## Aim of the task
Nothing but the lines from the one that contains "left ear: (283, 63)" to the end of the records should be printed, both ends included, exactly as given.

## The input
Segment Open
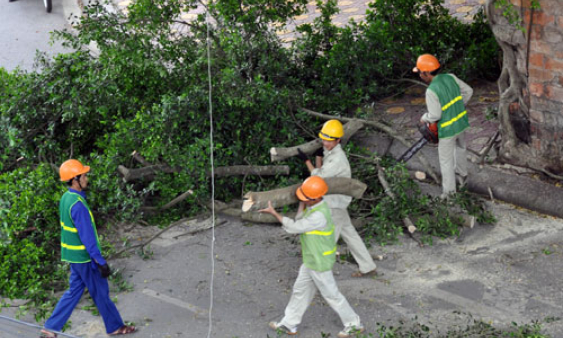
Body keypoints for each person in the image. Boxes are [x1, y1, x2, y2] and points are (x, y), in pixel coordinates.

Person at [259, 176, 365, 338]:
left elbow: (295, 227)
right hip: (311, 260)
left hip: (319, 262)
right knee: (300, 291)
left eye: (305, 198)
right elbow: (300, 218)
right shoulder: (315, 207)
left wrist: (275, 213)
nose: (303, 200)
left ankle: (354, 324)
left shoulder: (318, 216)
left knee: (332, 295)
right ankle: (289, 323)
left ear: (315, 198)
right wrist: (303, 201)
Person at [41, 159, 136, 338]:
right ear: (75, 179)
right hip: (85, 258)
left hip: (72, 256)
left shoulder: (66, 198)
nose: (87, 178)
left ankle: (50, 328)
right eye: (84, 175)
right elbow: (88, 237)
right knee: (101, 293)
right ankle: (115, 326)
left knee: (74, 292)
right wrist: (100, 261)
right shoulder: (78, 205)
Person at [296, 119, 377, 277]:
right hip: (335, 201)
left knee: (326, 241)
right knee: (350, 234)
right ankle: (368, 266)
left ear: (338, 140)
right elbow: (322, 170)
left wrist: (306, 161)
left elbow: (318, 178)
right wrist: (319, 156)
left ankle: (316, 275)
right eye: (323, 139)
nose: (325, 143)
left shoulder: (338, 159)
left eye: (328, 140)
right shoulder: (331, 153)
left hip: (335, 204)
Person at [414, 53, 473, 198]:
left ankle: (449, 194)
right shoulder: (451, 77)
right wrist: (458, 106)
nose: (420, 76)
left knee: (446, 162)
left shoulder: (431, 90)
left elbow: (435, 115)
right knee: (460, 150)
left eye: (421, 73)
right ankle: (463, 181)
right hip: (460, 123)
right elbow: (469, 91)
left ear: (427, 73)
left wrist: (424, 118)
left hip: (447, 130)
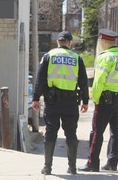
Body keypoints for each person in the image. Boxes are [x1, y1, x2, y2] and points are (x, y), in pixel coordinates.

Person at [32, 31, 89, 175]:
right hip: (70, 102)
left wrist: (36, 98)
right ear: (69, 43)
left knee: (51, 133)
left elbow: (40, 79)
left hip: (52, 101)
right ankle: (72, 167)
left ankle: (47, 167)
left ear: (58, 42)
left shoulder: (48, 56)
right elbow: (83, 81)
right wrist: (85, 101)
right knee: (71, 133)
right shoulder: (77, 58)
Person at [79, 29, 118, 172]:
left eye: (101, 41)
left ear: (105, 42)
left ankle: (92, 163)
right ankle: (112, 163)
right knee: (115, 131)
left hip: (105, 99)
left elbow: (98, 81)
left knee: (97, 131)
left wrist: (95, 99)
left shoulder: (106, 57)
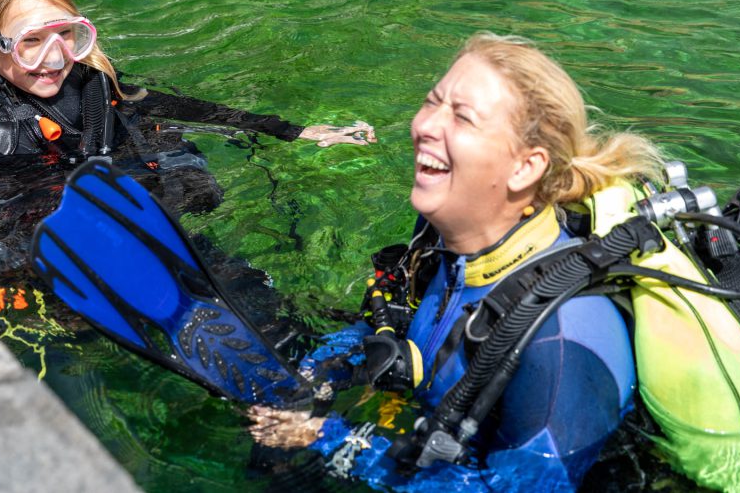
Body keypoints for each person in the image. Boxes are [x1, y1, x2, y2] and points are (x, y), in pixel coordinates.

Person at [248, 31, 663, 491]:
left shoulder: (561, 338)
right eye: (432, 102)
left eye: (462, 118)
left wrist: (328, 439)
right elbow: (386, 320)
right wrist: (316, 376)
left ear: (525, 167)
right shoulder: (445, 242)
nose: (425, 125)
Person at [0, 0, 376, 286]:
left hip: (99, 206)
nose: (54, 58)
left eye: (65, 35)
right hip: (17, 216)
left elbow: (181, 108)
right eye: (31, 42)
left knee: (221, 269)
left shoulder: (93, 80)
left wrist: (294, 130)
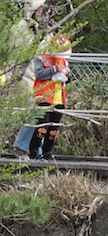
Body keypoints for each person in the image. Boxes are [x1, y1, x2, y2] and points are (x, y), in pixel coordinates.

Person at [11, 0, 47, 159]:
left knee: (39, 112)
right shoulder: (21, 28)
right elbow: (17, 54)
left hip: (37, 75)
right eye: (39, 7)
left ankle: (34, 148)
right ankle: (21, 146)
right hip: (23, 75)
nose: (41, 11)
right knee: (31, 111)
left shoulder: (38, 27)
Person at [29, 34, 72, 162]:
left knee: (53, 130)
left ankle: (47, 154)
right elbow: (39, 74)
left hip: (59, 99)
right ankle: (33, 153)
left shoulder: (65, 60)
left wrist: (67, 74)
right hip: (44, 98)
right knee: (41, 128)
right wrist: (54, 69)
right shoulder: (42, 59)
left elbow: (69, 80)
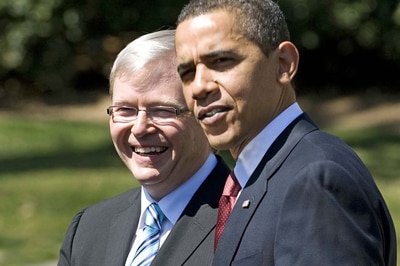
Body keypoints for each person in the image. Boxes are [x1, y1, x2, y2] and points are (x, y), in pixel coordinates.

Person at [174, 0, 397, 265]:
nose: (198, 87)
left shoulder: (315, 181)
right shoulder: (253, 179)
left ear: (283, 63)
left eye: (221, 61)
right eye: (187, 73)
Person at [57, 29, 231, 266]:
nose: (139, 128)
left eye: (162, 110)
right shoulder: (88, 228)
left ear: (206, 115)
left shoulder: (247, 224)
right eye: (125, 110)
Segment Closed
## Exercise answer
left ear: (283, 63)
left eye: (221, 61)
right eye: (187, 73)
Person at [57, 29, 231, 266]:
nose: (139, 128)
left eye: (162, 110)
right shoulder: (88, 228)
left ear: (206, 115)
left shoulder: (247, 224)
right eye: (125, 110)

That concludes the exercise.